Goal of the exercise
Reproduce every line of the following material word for word, keeping the original order.

Dataset extract
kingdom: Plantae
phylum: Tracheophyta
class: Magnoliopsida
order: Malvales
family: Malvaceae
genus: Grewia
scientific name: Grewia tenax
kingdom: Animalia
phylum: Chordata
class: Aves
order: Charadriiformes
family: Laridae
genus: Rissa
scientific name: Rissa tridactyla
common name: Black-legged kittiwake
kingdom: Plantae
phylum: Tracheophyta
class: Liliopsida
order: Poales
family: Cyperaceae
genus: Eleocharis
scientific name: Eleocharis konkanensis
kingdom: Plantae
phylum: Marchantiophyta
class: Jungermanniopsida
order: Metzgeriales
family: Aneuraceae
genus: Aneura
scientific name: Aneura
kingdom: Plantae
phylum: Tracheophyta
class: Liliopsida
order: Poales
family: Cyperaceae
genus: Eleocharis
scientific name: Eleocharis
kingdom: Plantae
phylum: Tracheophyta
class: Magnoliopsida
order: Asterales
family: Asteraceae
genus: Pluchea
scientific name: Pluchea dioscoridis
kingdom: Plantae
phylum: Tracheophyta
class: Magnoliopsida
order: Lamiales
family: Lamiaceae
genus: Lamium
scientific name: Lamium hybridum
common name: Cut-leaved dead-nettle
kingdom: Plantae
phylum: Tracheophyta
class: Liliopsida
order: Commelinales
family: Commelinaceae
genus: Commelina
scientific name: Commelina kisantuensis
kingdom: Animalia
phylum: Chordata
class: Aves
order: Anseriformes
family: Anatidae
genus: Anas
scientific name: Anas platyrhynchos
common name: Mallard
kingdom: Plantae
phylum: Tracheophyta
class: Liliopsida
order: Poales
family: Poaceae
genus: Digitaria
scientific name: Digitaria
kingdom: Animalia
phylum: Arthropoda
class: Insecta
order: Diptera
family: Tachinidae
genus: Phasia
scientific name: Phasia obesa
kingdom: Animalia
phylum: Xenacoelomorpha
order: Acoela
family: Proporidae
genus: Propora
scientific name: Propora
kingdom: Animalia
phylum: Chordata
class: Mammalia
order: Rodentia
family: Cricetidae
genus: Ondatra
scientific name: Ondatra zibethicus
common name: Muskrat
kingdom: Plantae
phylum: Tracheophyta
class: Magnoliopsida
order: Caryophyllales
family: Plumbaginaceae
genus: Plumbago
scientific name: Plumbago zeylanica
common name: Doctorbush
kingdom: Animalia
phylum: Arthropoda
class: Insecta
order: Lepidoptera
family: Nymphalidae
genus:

Complete answer
kingdom: Plantae
phylum: Tracheophyta
class: Magnoliopsida
order: Malvales
family: Malvaceae
genus: Grewia
scientific name: Grewia tenax
kingdom: Animalia
phylum: Chordata
class: Aves
order: Charadriiformes
family: Laridae
genus: Rissa
scientific name: Rissa tridactyla
common name: Black-legged kittiwake
kingdom: Plantae
phylum: Tracheophyta
class: Liliopsida
order: Poales
family: Cyperaceae
genus: Eleocharis
scientific name: Eleocharis konkanensis
kingdom: Plantae
phylum: Marchantiophyta
class: Jungermanniopsida
order: Metzgeriales
family: Aneuraceae
genus: Aneura
scientific name: Aneura
kingdom: Plantae
phylum: Tracheophyta
class: Liliopsida
order: Poales
family: Cyperaceae
genus: Eleocharis
scientific name: Eleocharis
kingdom: Plantae
phylum: Tracheophyta
class: Magnoliopsida
order: Asterales
family: Asteraceae
genus: Pluchea
scientific name: Pluchea dioscoridis
kingdom: Plantae
phylum: Tracheophyta
class: Magnoliopsida
order: Lamiales
family: Lamiaceae
genus: Lamium
scientific name: Lamium hybridum
common name: Cut-leaved dead-nettle
kingdom: Plantae
phylum: Tracheophyta
class: Liliopsida
order: Commelinales
family: Commelinaceae
genus: Commelina
scientific name: Commelina kisantuensis
kingdom: Animalia
phylum: Chordata
class: Aves
order: Anseriformes
family: Anatidae
genus: Anas
scientific name: Anas platyrhynchos
common name: Mallard
kingdom: Plantae
phylum: Tracheophyta
class: Liliopsida
order: Poales
family: Poaceae
genus: Digitaria
scientific name: Digitaria
kingdom: Animalia
phylum: Arthropoda
class: Insecta
order: Diptera
family: Tachinidae
genus: Phasia
scientific name: Phasia obesa
kingdom: Animalia
phylum: Xenacoelomorpha
order: Acoela
family: Proporidae
genus: Propora
scientific name: Propora
kingdom: Animalia
phylum: Chordata
class: Mammalia
order: Rodentia
family: Cricetidae
genus: Ondatra
scientific name: Ondatra zibethicus
common name: Muskrat
kingdom: Plantae
phylum: Tracheophyta
class: Magnoliopsida
order: Caryophyllales
family: Plumbaginaceae
genus: Plumbago
scientific name: Plumbago zeylanica
common name: Doctorbush
kingdom: Animalia
phylum: Arthropoda
class: Insecta
order: Lepidoptera
family: Nymphalidae
genus:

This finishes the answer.